[Dataset entries]
----------
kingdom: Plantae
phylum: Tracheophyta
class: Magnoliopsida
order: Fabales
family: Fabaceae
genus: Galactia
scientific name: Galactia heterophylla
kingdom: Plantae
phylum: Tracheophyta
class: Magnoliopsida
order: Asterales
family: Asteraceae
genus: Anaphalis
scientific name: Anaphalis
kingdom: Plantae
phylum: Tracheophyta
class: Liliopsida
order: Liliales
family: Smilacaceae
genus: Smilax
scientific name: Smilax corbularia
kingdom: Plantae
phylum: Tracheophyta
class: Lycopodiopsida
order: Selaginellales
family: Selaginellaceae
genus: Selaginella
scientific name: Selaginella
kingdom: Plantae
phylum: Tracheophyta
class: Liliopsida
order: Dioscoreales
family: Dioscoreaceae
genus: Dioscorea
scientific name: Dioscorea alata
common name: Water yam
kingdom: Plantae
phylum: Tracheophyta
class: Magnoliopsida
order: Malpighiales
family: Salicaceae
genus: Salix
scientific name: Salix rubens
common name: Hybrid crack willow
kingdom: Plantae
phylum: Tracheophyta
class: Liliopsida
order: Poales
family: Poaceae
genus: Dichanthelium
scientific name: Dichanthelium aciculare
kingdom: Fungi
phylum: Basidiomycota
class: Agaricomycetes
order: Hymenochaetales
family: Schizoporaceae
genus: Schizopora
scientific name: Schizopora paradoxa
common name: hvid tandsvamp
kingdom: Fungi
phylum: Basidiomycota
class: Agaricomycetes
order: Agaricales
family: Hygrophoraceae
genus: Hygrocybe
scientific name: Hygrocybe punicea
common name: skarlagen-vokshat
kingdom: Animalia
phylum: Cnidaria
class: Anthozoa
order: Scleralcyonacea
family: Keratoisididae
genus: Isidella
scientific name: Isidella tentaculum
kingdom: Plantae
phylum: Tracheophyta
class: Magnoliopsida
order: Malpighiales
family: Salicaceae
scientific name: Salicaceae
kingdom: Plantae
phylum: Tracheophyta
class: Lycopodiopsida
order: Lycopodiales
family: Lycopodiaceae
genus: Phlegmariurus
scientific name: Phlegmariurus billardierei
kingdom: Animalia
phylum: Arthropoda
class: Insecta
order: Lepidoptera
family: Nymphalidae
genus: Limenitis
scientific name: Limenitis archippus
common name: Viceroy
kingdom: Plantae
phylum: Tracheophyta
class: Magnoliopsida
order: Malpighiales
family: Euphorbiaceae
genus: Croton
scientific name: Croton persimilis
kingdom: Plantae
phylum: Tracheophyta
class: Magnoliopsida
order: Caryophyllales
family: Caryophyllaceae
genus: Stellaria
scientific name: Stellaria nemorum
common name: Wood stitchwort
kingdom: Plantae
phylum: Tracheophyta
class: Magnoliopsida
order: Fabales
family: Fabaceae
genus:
----------
• **EXERCISE INSTRUCTIONS**
Repeat the lines of the records word for word, starting at the line that contains "family: Nymphalidae" and ending with the last line of the records.

• **SOLUTION TO THIS PROBLEM**
family: Nymphalidae
genus: Limenitis
scientific name: Limenitis archippus
common name: Viceroy
kingdom: Plantae
phylum: Tracheophyta
class: Magnoliopsida
order: Malpighiales
family: Euphorbiaceae
genus: Croton
scientific name: Croton persimilis
kingdom: Plantae
phylum: Tracheophyta
class: Magnoliopsida
order: Caryophyllales
family: Caryophyllaceae
genus: Stellaria
scientific name: Stellaria nemorum
common name: Wood stitchwort
kingdom: Plantae
phylum: Tracheophyta
class: Magnoliopsida
order: Fabales
family: Fabaceae
genus:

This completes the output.